Biography al-Farabi

A prominent thinker of East, Abu Nasir al-Farabi was born in 870 in Farab city (now famous as Otrar), situated at the place of Aris river flowing into Syr Darya river (which corresponds nowadays to Otrarskiy region of the Eastern Kazakhstan). As the word “tarhan” included in his full name Abu Nasr Muhammad ibn Muhammad ibn Tarhan ibn Uzlag al-Farabi at-Turki depicts, he by birth was representative of one of Turks’ privileged layers. During 9th and 10th centuries Otrar city was a big political, cultural and commercial center, acting as junction point on the Grate Silk Road caravan ways that connected Medieval Europe with Asia. The main body of his knowledge Abu Nasr acquired in Otrar. In this city to the age of 20 there he has had an opportunity to get acquainted with philosophical and scientific works belonging to one of the richest libraries of the time (it was considered second after legendary Alexandria library as far as the number of books and hand righting was concerned).

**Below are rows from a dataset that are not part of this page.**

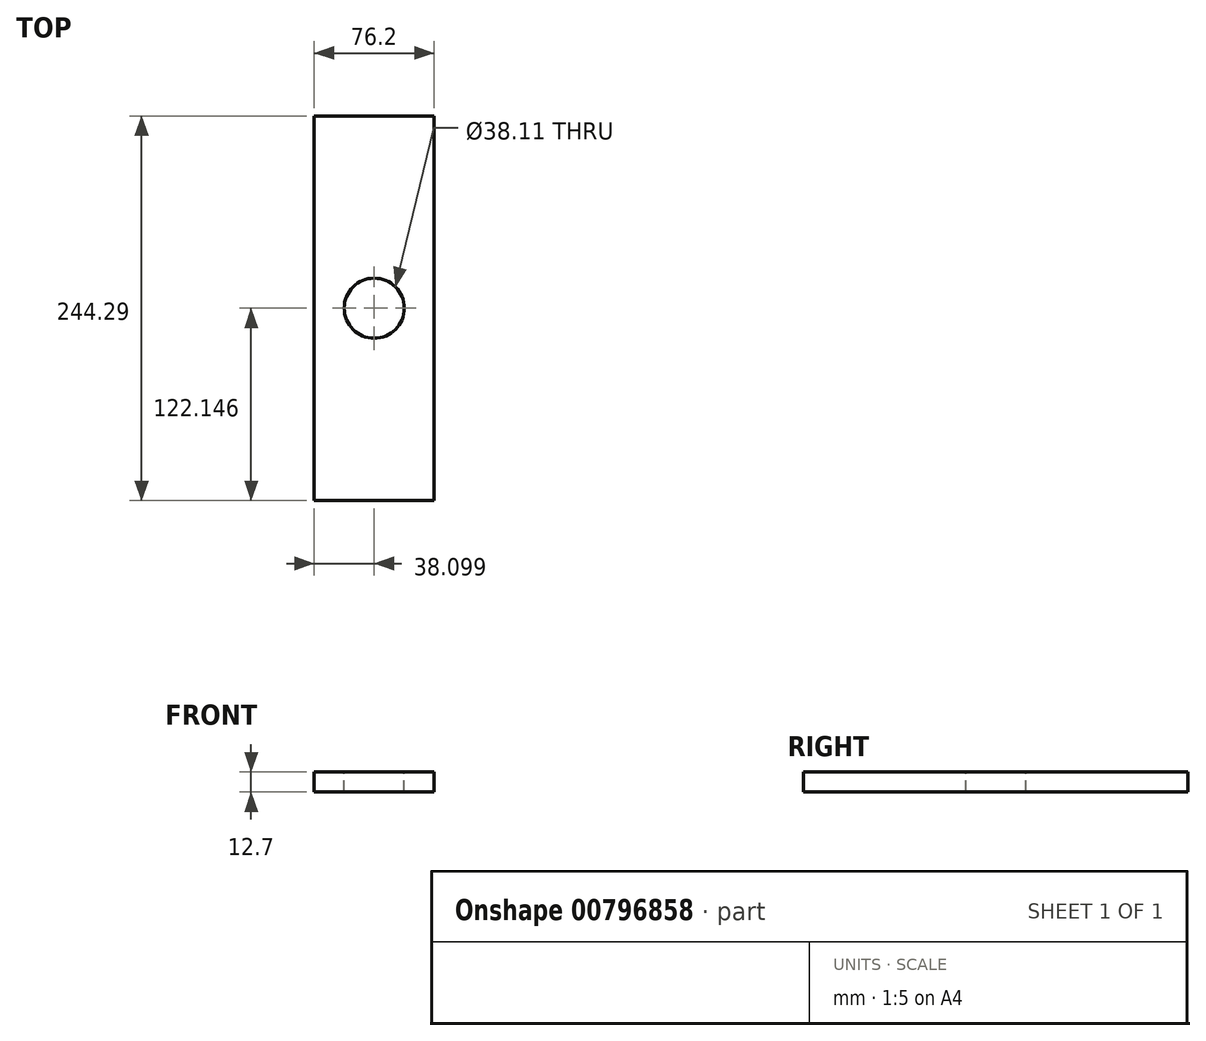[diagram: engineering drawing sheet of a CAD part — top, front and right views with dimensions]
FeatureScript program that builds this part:
annotation { "Feature Type Name" : "Feature", "Feature Type Description" : "" }
export const myFeature = defineFeature(function(context is Context, id is Id, definition is map)
    precondition{}
    {
        {
            var Q0;
            Q0=qCreatedBy(makeId("Top.planeOp"),FACE);
            var sketch = newSketch(context, id + "F0", { "sketchPlane" : qUnion([Q0])});
            skLineSegment(sketch, "E0.bottom", {"start": v(-37.21, 113.67) * mm, "end": v(38.99, 113.67) * mm});
            skLineSegment(sketch, "E0.top", {"start": v(-37.21, -130.62) * mm, "end": v(38.99, -130.62) * mm});
            skLineSegment(sketch, "E0.left", {"start": v(-37.21, 113.67) * mm, "end": v(-37.21, -130.62) * mm});
            skLineSegment(sketch, "E0.right", {"start": v(38.99, 113.67) * mm, "end": v(38.99, -130.62) * mm});
            skPoint(sketch, "E0.middle", {"position": v(0.89, -8.47) * mm});
            skCircle(sketch, "E1", {"center": v(0.89, -8.47) * mm, "radius": 19.05 * mm});
            skSolve(sketch);
        }
        {
            var Q0;
            Q0=makeQuery(id+"F0.imprint","IMPRINT",FACE,{"disambiguationData":[TD([[makeQuery(id+"F0.imprint","IMPRINT",EDGE,{"derivedFrom":sQuery(id+"F0.wireOp",EDGE,"E0.bottom")}),-1.0]])]});
            extrude(context, id + "F1", {"entities" : qUnion([Q0]), "oppositeDirection" : true, "depth" : 12.7 * mm, "offsetDistance" : 25.4 * mm});
        }
    });
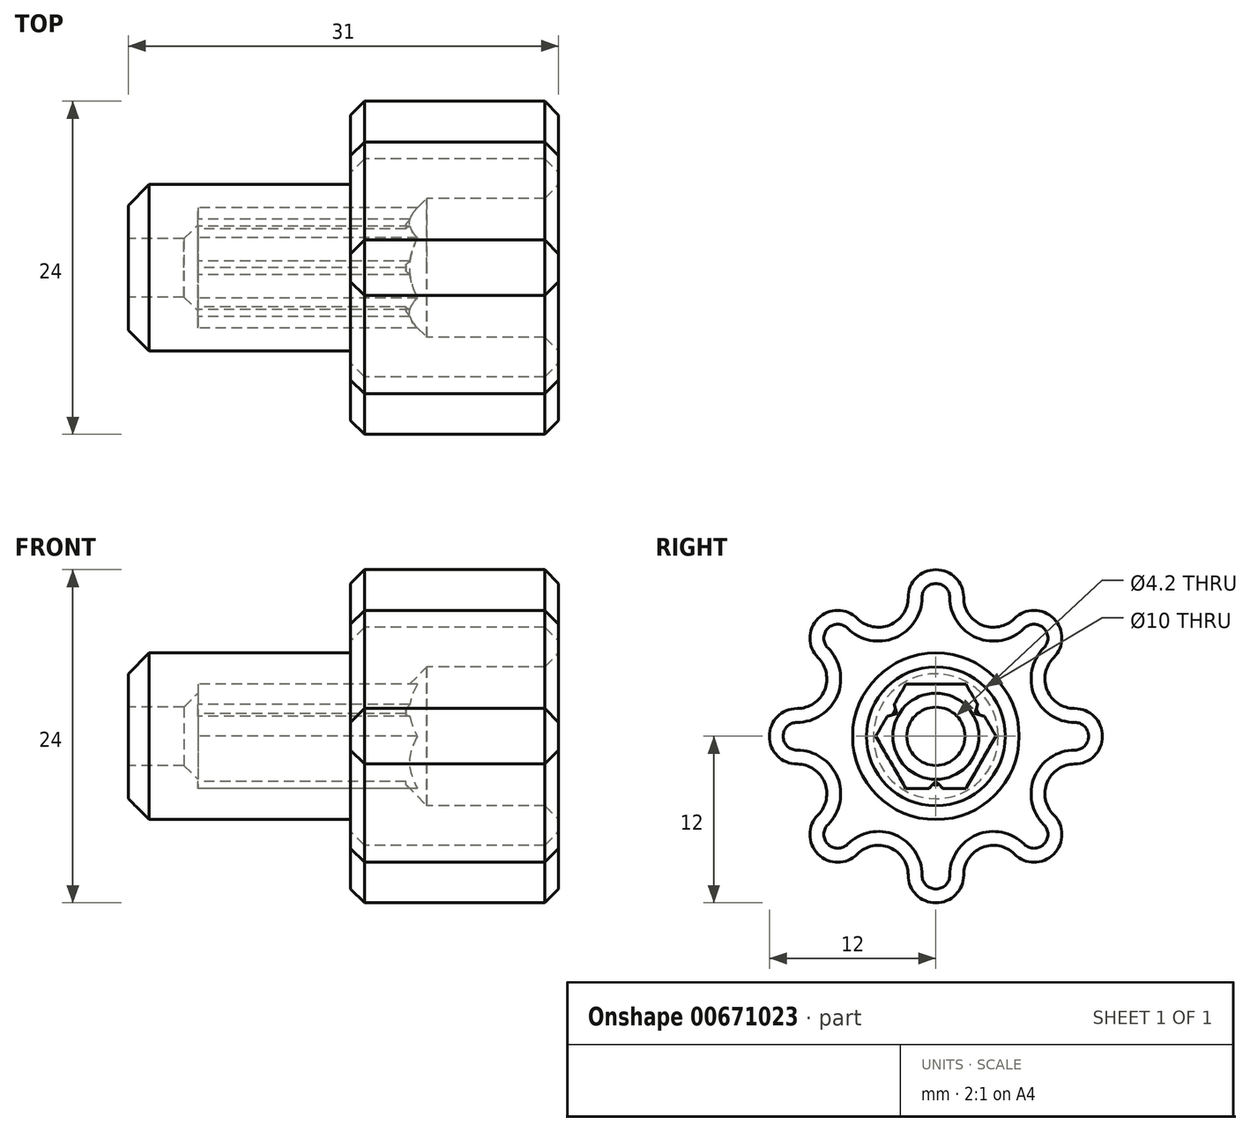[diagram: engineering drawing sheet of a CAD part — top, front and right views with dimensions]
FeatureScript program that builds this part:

Then he studied and worked in Bukhara, Samarqand, for a long period stayed in Baghdad that was cultural and political center of Arabian Caliphate. The last years of his life were spent in Cairo, Aleppo and Damascus enjoying a lot of appreciation. In Damascus in December, 950 eighty years-old al-Farabi passed away.

It worth noting that Al-Farabi had an opportunity to get acquainted with the books of Aristo, Plato and other ancient philosophers in theirs original language which enabled him to become one of the founders of Peripatetic philosophy in the East. It was because of this that he was titled as “The Second Theacher” with Aristo being the First. He left to us a huge scientific heritage, including about 200 treatises encompassing fairly diverse branches of knowledge – he commented upon Aristotelian “Categories”, “The Hermeneutics”, “Topics”, “Analytics” (its 1st and 2nd parts), “On Sophistical Refutations”, “Rhetoric”, “Organon” and “Poetics”, as well as upon “Isagogy” of Porphyries and further works of different ancient thinkers. The most famous of Farabi’s original works is considered to be his treatise “The pearls of Wisdom”, “The Ideas of the Citizens of the Virtuous City”, “The Philosophical Treatises” and “The Grand Book on Music” with the last bringing him fame especially in Europe.

In the Medieval Europe translations of al-Farabi’s works to Latin and Hebrew appeared since very early times (12-13th centuries), and in 1930-1932 the translation of the first part of “The Grand Book on Music” to French was published in Paris by a French scientist Erlangen.

The name of al-Farabi has entered the history of world science and culture. Undoubtedly his works possessed a grate influence upon European Renaissance and acted as a connecting bridge being to draw together Eastern and Western cultures and philosophies.